> **YOUR ASSIGNMENT**
Set down exactly the lines from the one containing "left_click_drag(130, 458, 243, 452)" through the end of the records below, both included, and nothing else.

======== PROVIDED DATA ========

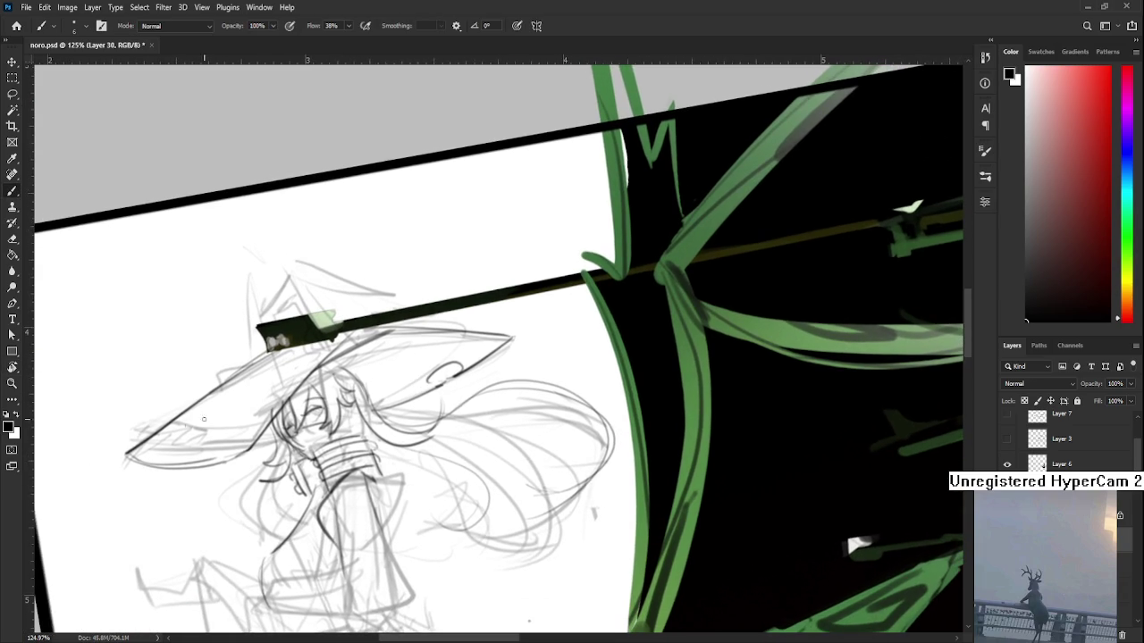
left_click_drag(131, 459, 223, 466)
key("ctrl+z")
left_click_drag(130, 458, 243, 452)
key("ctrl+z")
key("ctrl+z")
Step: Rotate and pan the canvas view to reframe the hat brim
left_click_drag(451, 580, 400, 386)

========

> **EXPECTED OUTPUT**
left_click_drag(130, 458, 243, 452)
key("ctrl+z")
key("ctrl+z")
Step: Rotate and pan the canvas view to reframe the hat brim
left_click_drag(451, 580, 400, 386)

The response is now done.